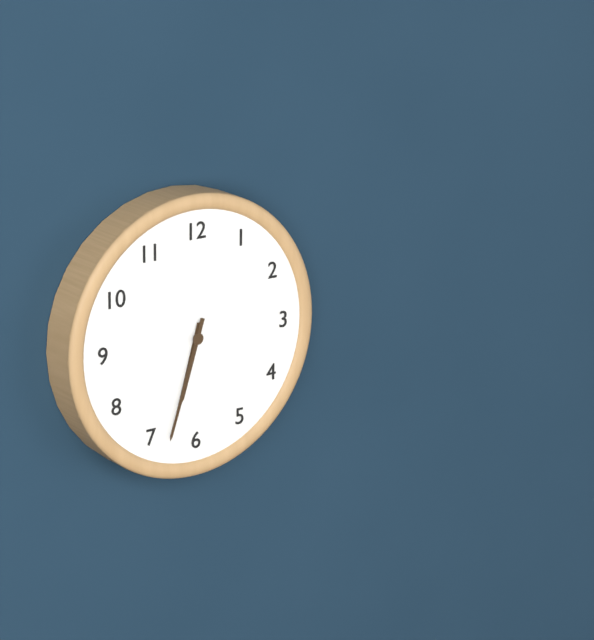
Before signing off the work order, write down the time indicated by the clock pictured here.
6:33
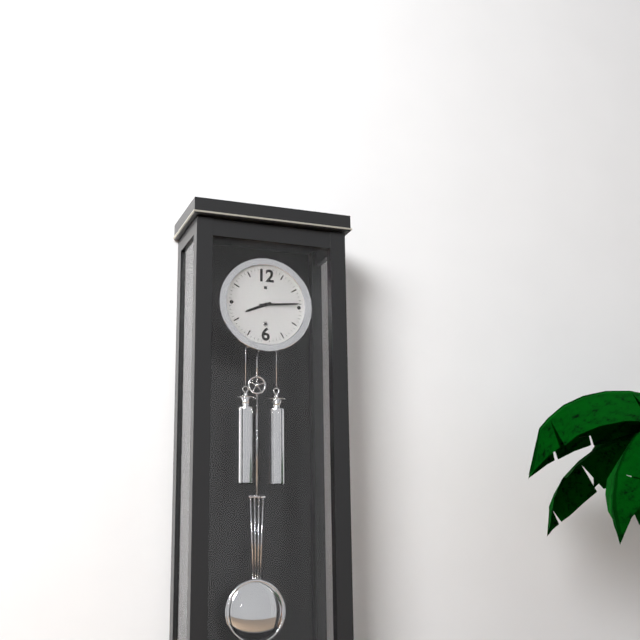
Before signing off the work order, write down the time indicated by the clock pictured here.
8:14
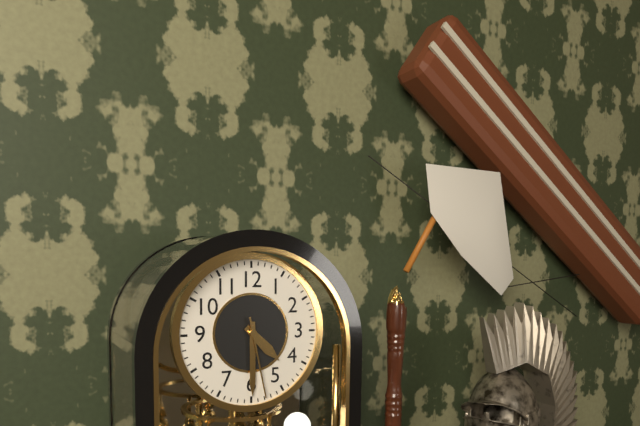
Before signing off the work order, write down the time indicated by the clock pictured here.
4:30:28
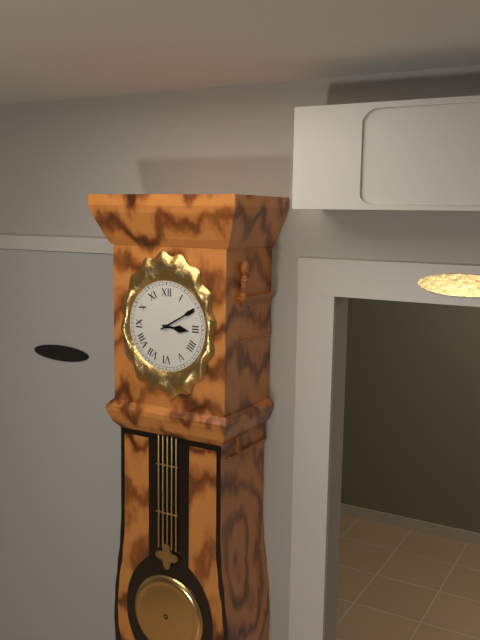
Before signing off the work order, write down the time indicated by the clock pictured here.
3:10
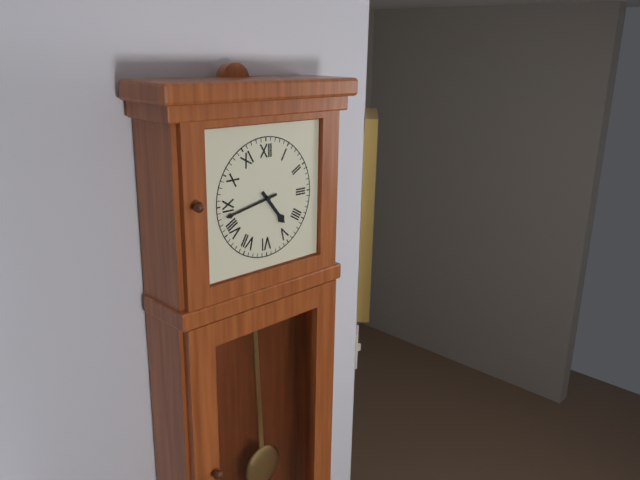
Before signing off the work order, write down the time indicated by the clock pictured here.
4:43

◆ To be done: Reproduce, word for word, every line of text in the material above, leaving the pictures out of your answer.

◆ Task answer:
Before signing off the work order, write down the time indicated by the clock pictured here.
6:33
Before signing off the work order, write down the time indicated by the clock pictured here.
8:14
Before signing off the work order, write down the time indicated by the clock pictured here.
4:30:28
Before signing off the work order, write down the time indicated by the clock pictured here.
3:10
Before signing off the work order, write down the time indicated by the clock pictured here.
4:43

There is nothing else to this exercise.